Der Opel Meriva ist ein Minivan des US-amerikanischen Automobilkonzerns General Motors, der als Vauxhall Meriva in Großbritannien, als Chevrolet Meriva in Südamerika und als Opel Meriva im Rest der Welt angeboten wurde.
Er basierte auf dem im Herbst 2000 präsentierten Opel Corsa C und wurde von General Motors do Brasil zusammen mit dem Opel-Entwicklungszentrum in Rüsselsheim entwickelt.

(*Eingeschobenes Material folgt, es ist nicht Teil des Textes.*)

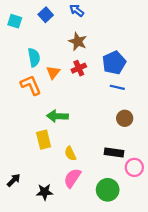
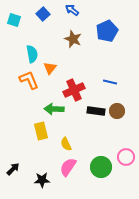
blue pentagon: (114, 63) -> (107, 31), moved
red cross: (79, 68) -> (74, 90), moved, size x1.5
black rectangle: (114, 152) -> (96, 111), moved
green circle: (108, 190) -> (101, 167), moved

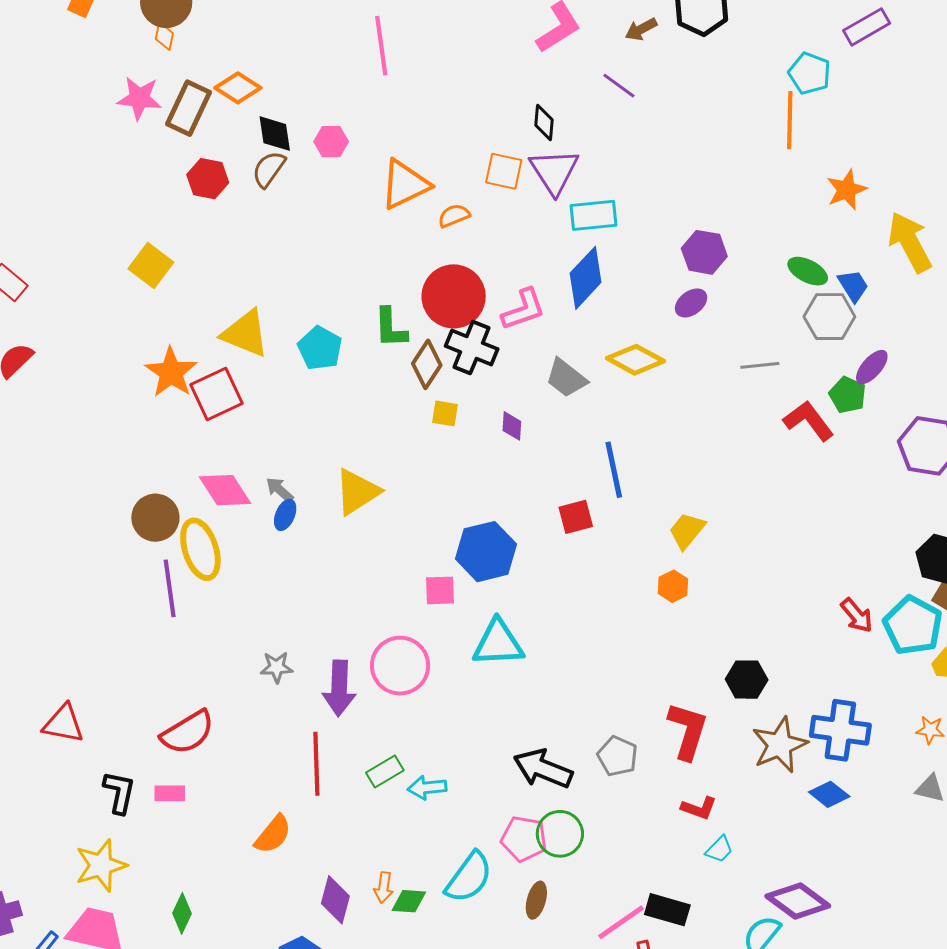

Die europäische Version Opel und Vauxhall Meriva wurde von Frühjahr 2003 bis Herbst 2009 im Opel-Werk Figueruelas bei Saragossa in Spanien hergestellt, die lateinamerikanische Version bis 2012 im Werk São José dos Campos in Brasilien.
Die Markteinführung des in Figueruelas (Spanien) produzierten Meriva war im Mai 2003.
Der Common Rail Motor ("CDTI") wurde gemeinsam von GM Powertrain und Fiat entwickelt. Nach Beendigung des Joint Ventures teilen sich General Motors und Fiat die Rechte an diesem Motor, die Fertigung erfolgt aufgrund langfristiger Lieferverträge weiterhin bei Fiat. Der 1,3 CDTI der ECOTEC-Triebwerkfamilie von Opel wurde 2005 in der Klasse von 1,0 bis 1,4 l Hubraum zum Motor des Jahres gewählt.
2004 stand der Opel Meriva laut KBA auf Platz 16 auf der Liste der Neuzulassungen in Deutschland.
Bei Opel und Vauxhall wurde der Meriva A im Mai 2010 durch den Meriva B abgelöst, in Lateinamerika 2012 durch den allein in Brasilien entwickelten Chevrolet Spin, der auch in Bekasi in Indonesien produziert wird.